=== WHAT THIS EXERCISE ASKS ===
- A) Reproduce the passage on coyote mating season word for word, from "Coyote Courtship Mating" to "coyotes are raised.".
- B) Answer these questions using the passage on coyote mating season:
(i) In which month do coyotes become more visible?
(ii) Which dating website is their search for a mate compared to?
(iii) How long ago was the last public panic about coyotes?

=== PASSAGE FOR REVIEW ===
********
Coyote Courtship Mating Season Brings Coyotes Closer to Humans; Here's How You Can Protect Your Pets
It's time for the proverbial Paul Revere to race through town crying, "The coyotes are coming! The coyotes are coming!"
The citizenry of suburbia will soon be up in arms, public officials will be a-tizzy, and the media will have a heyday with news about vicious maulings by these purportedly ruthless varmints.
But I'm going head off Revere at the pass. Coyote's not just coming, he's here. And he has been here since the last public panic a year ago. The much-maligned coyotes are a reality in suburbia and knowing a bit about their behavior and ecology will help dispel unnecessary alarm.
First, let's look at when and why most concerns about coyotes are raised.
The coyotes that have been living at the perimeter of your subdivision, at the edge of the cornfield and behind the strip mall are more visible come February because it's courtship and mating season. These wild dogs are searching the canine equivalent of match.com. Coyotes take the dating game very seriously and will cover a lot of territory to find a match. That territory may well include your neighborhood.
********
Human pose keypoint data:
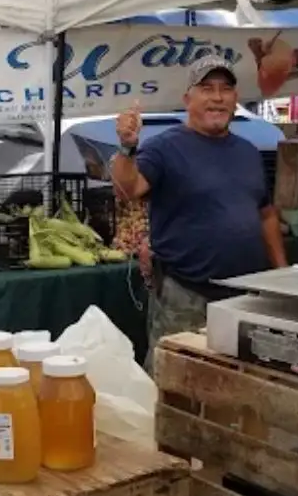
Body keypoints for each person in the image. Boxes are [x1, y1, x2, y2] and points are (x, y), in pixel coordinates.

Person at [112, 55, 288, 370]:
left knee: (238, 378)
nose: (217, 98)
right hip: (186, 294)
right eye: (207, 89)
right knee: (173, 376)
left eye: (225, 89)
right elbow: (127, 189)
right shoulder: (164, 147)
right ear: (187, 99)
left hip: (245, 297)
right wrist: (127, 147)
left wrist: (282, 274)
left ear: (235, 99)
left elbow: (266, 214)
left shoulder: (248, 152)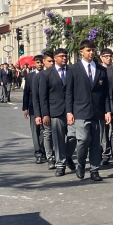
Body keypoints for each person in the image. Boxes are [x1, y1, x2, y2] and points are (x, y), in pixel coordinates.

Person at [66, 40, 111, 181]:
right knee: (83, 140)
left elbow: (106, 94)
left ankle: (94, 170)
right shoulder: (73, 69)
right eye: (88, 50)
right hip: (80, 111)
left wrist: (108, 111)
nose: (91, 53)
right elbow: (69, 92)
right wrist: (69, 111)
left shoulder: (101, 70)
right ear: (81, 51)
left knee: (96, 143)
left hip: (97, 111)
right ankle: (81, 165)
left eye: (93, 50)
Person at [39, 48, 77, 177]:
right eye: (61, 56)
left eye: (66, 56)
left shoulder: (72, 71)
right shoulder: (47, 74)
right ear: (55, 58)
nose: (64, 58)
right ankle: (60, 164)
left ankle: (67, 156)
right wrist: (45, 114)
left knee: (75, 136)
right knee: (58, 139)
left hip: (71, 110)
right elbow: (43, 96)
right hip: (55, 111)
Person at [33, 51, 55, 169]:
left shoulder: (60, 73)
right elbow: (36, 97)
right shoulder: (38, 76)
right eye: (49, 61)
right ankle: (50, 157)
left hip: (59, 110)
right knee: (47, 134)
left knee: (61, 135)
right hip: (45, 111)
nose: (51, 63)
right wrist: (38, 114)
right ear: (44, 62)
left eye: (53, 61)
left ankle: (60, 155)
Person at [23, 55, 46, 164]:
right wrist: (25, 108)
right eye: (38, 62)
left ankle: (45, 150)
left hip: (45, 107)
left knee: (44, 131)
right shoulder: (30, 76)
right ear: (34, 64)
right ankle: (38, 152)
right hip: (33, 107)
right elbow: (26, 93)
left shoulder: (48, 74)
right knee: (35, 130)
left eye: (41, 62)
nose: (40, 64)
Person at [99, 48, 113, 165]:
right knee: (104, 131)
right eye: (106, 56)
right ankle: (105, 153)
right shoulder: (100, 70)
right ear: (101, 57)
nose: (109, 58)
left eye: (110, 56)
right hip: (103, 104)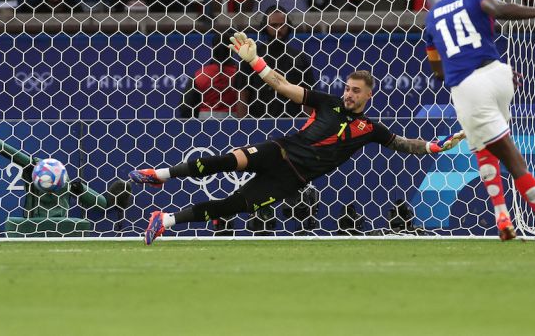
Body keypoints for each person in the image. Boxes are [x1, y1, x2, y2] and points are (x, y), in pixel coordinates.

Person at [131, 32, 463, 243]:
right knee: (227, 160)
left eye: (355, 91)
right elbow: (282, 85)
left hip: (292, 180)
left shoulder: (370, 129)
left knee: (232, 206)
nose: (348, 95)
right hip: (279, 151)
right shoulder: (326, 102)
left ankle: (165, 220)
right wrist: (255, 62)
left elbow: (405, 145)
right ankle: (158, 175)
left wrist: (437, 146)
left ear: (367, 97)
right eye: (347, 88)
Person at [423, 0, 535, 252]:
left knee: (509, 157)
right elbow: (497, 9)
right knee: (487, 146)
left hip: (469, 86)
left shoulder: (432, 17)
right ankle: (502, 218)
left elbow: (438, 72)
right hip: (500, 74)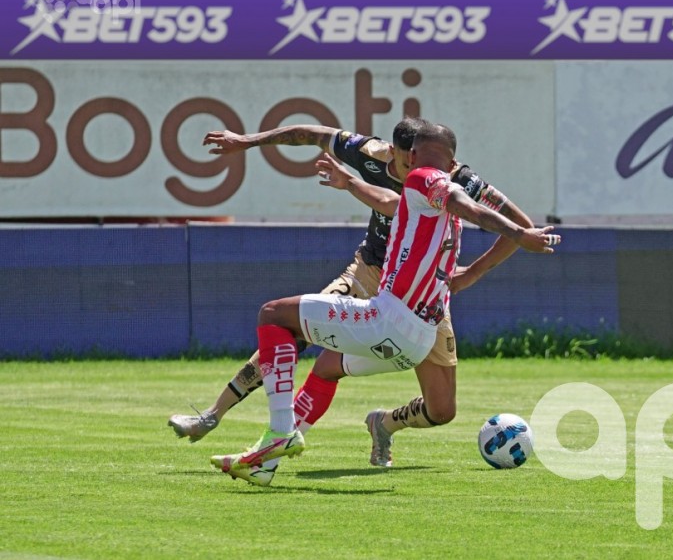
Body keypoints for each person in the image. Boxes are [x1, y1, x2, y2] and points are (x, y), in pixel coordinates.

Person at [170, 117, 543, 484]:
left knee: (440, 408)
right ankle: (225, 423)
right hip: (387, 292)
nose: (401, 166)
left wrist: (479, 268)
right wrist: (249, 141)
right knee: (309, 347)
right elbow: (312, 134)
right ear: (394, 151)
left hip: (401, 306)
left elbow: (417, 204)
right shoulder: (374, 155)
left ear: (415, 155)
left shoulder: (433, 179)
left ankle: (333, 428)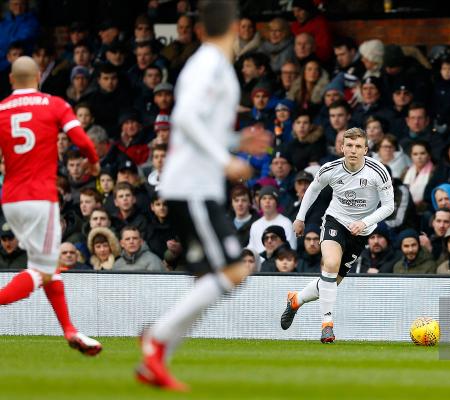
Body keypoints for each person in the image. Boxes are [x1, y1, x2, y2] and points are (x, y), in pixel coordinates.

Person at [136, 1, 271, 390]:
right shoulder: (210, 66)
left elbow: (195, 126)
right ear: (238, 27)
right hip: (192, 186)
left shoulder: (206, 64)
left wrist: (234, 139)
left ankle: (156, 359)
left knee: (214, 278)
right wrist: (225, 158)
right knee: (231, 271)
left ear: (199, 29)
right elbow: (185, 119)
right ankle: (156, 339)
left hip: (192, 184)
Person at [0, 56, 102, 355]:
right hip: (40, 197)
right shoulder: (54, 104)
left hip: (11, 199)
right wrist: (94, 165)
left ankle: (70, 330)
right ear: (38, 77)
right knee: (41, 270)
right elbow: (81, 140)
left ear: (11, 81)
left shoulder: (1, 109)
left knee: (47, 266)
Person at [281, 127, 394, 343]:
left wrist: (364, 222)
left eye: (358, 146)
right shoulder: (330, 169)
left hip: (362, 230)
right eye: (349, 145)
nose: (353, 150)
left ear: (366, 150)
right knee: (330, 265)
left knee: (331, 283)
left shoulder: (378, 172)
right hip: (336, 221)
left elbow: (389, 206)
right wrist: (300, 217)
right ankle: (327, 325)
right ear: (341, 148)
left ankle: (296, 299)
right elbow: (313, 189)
********
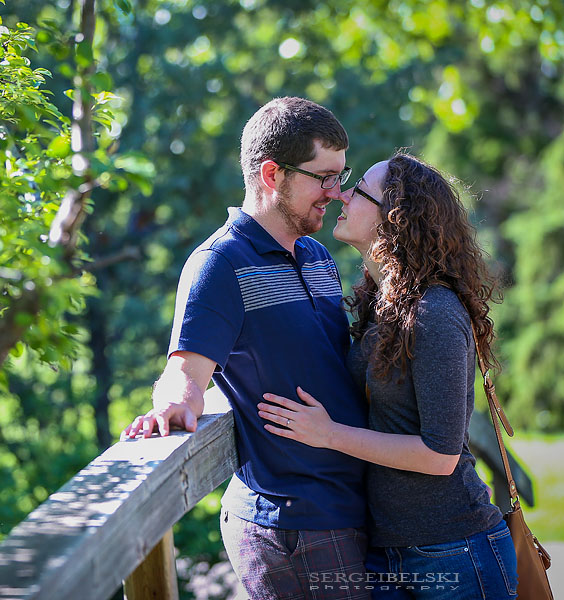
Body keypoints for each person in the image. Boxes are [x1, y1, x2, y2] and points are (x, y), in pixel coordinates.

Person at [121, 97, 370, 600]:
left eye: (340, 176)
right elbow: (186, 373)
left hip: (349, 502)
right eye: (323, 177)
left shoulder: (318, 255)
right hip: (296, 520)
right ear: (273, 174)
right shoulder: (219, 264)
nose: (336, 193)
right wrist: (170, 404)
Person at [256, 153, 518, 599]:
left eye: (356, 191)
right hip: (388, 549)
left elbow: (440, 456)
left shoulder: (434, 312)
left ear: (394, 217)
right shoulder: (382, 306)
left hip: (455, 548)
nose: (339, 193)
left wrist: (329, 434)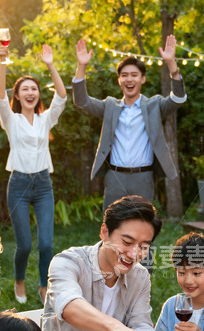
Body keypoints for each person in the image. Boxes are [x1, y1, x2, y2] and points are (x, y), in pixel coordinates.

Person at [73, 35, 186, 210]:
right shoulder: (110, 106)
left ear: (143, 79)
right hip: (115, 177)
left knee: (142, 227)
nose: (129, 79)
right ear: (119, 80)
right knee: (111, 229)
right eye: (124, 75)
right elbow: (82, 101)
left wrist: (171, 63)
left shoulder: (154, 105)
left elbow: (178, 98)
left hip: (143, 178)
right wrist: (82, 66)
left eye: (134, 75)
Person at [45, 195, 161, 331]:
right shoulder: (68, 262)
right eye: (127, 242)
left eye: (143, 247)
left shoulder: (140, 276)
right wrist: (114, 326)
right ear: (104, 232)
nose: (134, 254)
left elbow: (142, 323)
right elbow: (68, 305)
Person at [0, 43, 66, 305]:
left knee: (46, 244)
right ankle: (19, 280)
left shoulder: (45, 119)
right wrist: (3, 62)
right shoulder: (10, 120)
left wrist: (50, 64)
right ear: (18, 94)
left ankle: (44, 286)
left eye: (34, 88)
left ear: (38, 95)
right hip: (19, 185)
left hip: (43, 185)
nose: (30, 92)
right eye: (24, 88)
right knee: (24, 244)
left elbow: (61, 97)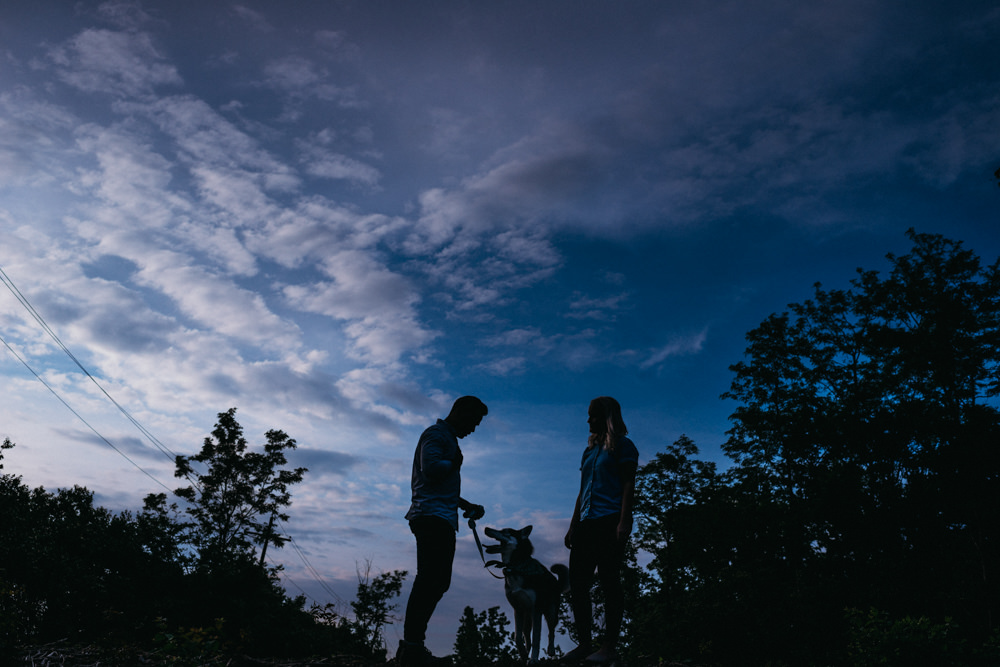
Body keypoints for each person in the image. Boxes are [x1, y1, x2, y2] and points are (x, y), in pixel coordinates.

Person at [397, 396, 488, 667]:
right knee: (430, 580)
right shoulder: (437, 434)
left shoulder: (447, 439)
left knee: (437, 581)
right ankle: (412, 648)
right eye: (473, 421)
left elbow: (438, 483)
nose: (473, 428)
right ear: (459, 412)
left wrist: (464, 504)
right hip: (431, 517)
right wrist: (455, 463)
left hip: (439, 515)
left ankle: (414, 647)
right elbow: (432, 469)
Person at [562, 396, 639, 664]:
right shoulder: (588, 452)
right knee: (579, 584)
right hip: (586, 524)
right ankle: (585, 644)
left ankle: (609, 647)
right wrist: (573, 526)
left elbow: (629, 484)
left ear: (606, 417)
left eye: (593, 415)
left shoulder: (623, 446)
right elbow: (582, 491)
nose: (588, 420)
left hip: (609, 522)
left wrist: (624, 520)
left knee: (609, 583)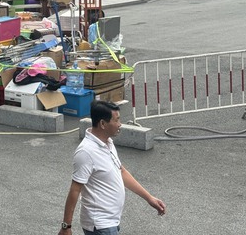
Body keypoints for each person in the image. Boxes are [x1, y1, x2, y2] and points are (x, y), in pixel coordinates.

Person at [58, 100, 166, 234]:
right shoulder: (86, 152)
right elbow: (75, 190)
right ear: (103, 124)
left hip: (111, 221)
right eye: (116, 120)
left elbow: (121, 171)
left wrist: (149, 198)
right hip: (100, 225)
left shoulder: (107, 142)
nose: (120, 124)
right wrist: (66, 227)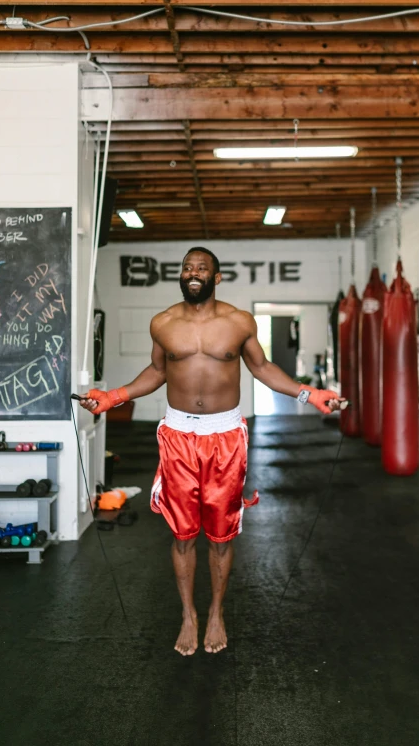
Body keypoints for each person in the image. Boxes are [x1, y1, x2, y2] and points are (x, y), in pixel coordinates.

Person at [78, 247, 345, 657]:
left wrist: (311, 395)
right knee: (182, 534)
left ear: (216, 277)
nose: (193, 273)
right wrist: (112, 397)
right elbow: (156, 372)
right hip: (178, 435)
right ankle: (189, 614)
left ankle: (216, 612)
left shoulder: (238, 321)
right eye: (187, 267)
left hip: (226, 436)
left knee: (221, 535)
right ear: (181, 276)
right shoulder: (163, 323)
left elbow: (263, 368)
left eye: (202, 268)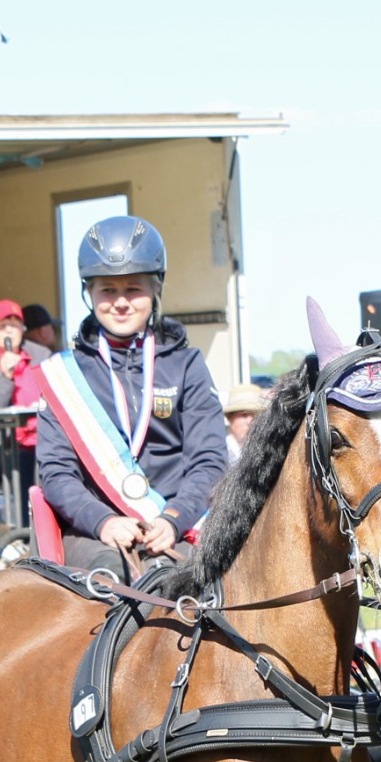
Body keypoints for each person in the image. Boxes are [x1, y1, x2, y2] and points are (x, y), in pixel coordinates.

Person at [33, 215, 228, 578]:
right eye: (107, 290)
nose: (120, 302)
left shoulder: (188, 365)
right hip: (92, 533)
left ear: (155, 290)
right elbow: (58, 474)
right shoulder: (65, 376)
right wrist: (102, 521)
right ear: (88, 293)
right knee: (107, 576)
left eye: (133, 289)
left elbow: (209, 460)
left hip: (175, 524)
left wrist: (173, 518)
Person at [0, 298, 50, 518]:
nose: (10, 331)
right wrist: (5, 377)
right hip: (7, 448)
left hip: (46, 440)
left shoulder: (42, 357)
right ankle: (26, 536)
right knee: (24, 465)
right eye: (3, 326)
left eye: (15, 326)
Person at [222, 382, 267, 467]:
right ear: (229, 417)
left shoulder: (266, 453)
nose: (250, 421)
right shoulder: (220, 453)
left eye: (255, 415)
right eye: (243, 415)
********
=== ANSWER SET ===
- A)
Coyote Courtship Mating Season Brings Coyotes Closer to Humans; Here's How You Can Protect Your Pets
It's time for the proverbial Paul Revere to race through town crying, "The coyotes are coming! The coyotes are coming!"
The citizenry of suburbia will soon be up in arms, public officials will be a-tizzy, and the media will have a heyday with news about vicious maulings by these purportedly ruthless varmints.
But I'm going head off Revere at the pass. Coyote's not just coming, he's here. And he has been here since the last public panic a year ago. The much-maligned coyotes are a reality in suburbia and knowing a bit about their behavior and ecology will help dispel unnecessary alarm.
First, let's look at when and why most concerns about coyotes are raised.

- B)
(i) February
(ii) match.com
(iii) A year ago